Das Niedriglohn-Paradox
11. Nov. 2015Ein Wirtschaftsjournalist befasst sich eingehend mit dem Thema Niedriglöhne. Dabei verweist er darauf, dass das niedrige Lohnniveau, das Investitionen in die ungarische Wirtschaft bislang beflügelt habe, mittlerweile zu einer immer größeren Belastung für einheimische Unternehmen werde, da zahlreiche qualifizierte Arbeitskräfte Ungarn den Rücken kehrten. Der Kommentator empfiehlt deswegen der Regierung ein Einschreiten mit dem Ziel der Erhöhung von Löhnen, um auf diese Weise die Wettbewerbsfähigkeit des Landes zu erhalten.
„Das Lohnniveau bildet eine ernste Hürde für ein rasantes Wirtschaftswachstum“, schreibt Gergely Kiss in Napi Gazdaság. Während niedrige Löhne bedeutende Investitionen angelockt hätten – unter anderem in die Automobilindustrie (vgl. BudaPost vom 3. November) – gerate die ungarische Wettbewerbsfähigkeit aufgrund des Mangels an geeigneten Arbeitskräften zunehmend unter Druck, notiert Kiss unter Verweis auf Statistiken, denen zufolge gegenwärtig über 71.000 Arbeitsplätze unbesetzt sind. Das Fehlen qualifizierter Mitarbeiter sei eine große Herausforderung sowohl für Logistikunternehmen als auch für den Automobilsektor oder die verarbeitende Industrie. Kiss erinnert daran, dass einige groß angelegte ausländische Investitionsvorhaben hätten abgesagt werden müssen. Der Autor verweist als Beispiel auf die Eröffnung eines Montagewerks für den Jaguar Land Rover, die abgesagt werden musste, weil nicht genügend qualifizierte Arbeitskräfte zur Verfügung standen.

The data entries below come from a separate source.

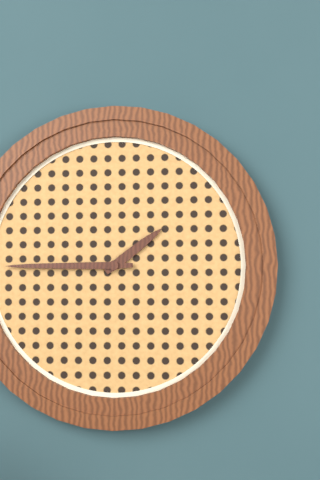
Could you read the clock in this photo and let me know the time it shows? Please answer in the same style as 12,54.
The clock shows 1,45
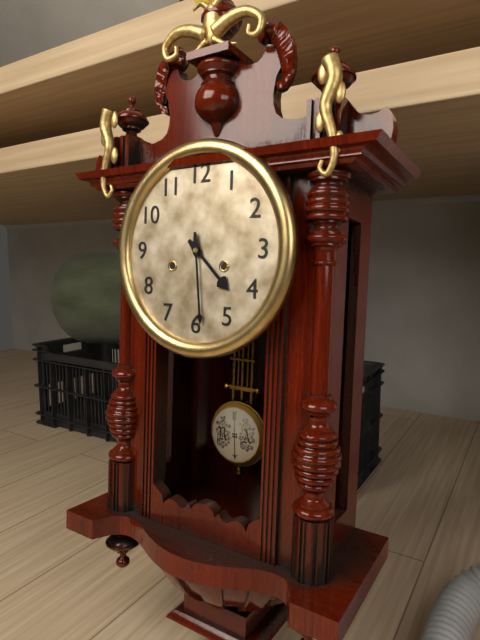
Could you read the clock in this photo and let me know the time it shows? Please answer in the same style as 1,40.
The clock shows 4,29
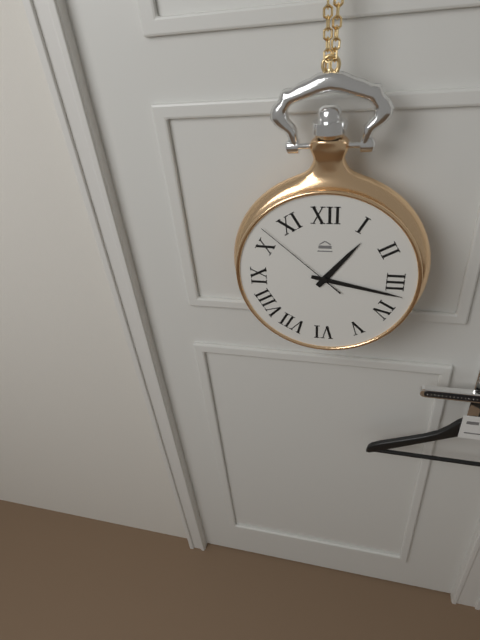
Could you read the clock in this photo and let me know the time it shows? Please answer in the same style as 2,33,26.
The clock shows 1,17,52
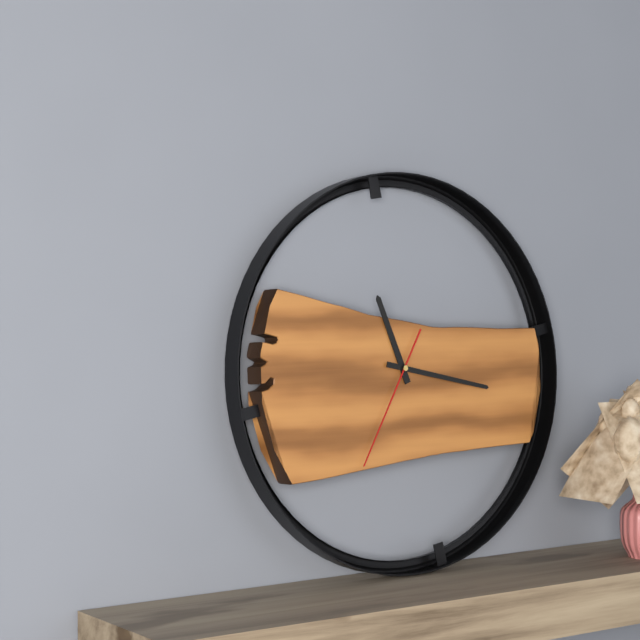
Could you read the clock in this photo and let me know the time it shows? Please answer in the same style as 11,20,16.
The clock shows 11,17,35
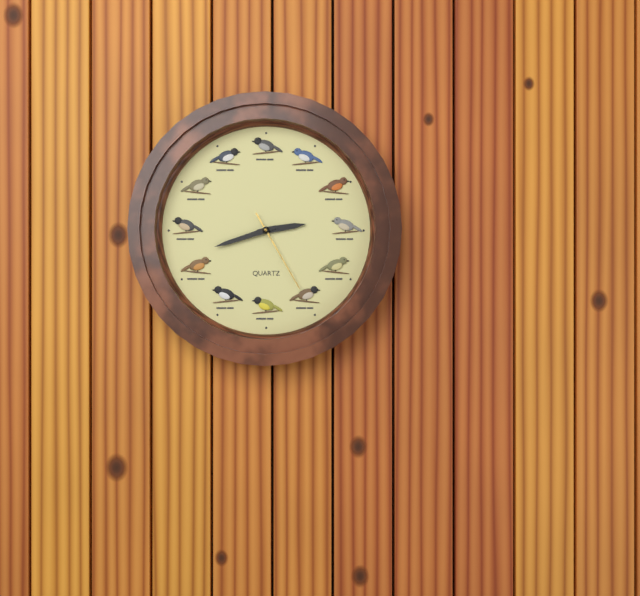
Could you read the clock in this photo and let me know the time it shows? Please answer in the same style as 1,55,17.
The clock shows 2,42,25
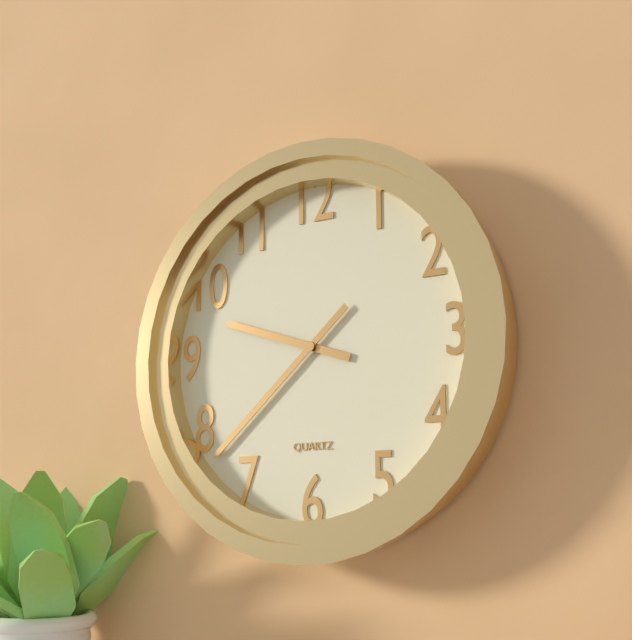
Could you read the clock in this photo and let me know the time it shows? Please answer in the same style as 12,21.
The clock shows 9,38
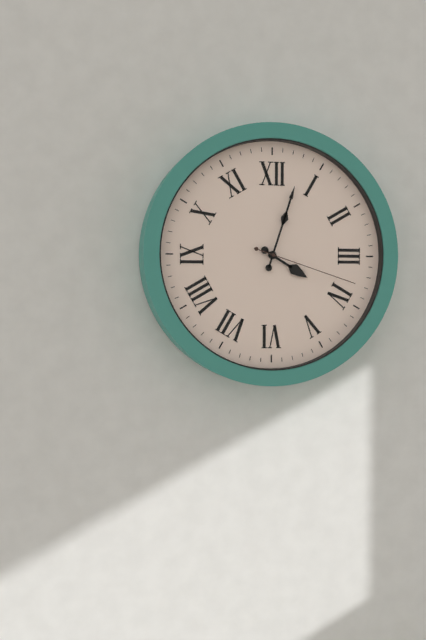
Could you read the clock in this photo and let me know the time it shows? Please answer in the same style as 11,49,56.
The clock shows 4,03,18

„Der Hauptgrund für das Fehlen einer ausreichenden Anzahl an Fachkräften ist die Migration“, behauptet Kiss. Um die Abwanderung von Arbeitnehmern zu stoppen, sollten ungarische Firmen ihre Löhne deutlich erhöhen, empfiehlt der Kommentator. Allerdings werde es nicht möglich sein, die ungarischen Löhne so konkurrenzfähig zu gestalten wie etwa die deutschen, da eine derartige Erhöhung die ungarischen Unternehmen zweifellos unrentabel machen würde. Paradoxerweise nehme im Zusammenhang mit der wachsenden Weltwirtschaft auch in ganz Europa die Nachfrage an gut ausgebildeten Fachkräften zu, fährt Kiss fort. Allerdings würde nach Angaben der Raiffeisen Bank eine pauschale Lohnerhöhung um 15 bis 20 Prozent die Gewinne ungarischer Unternehmen nicht ernsthaft schmälern. Als einen möglichen Kompromiss verweist Kiss auf die Forderung des Wirtschaftswissenschaftlers Zoltán Pogátsa nach einem Einschreiten der Regierung. Diese solle höhere Löhne durchsetzen, um die ungarische Wettbewerbsfähigkeit zu schützen.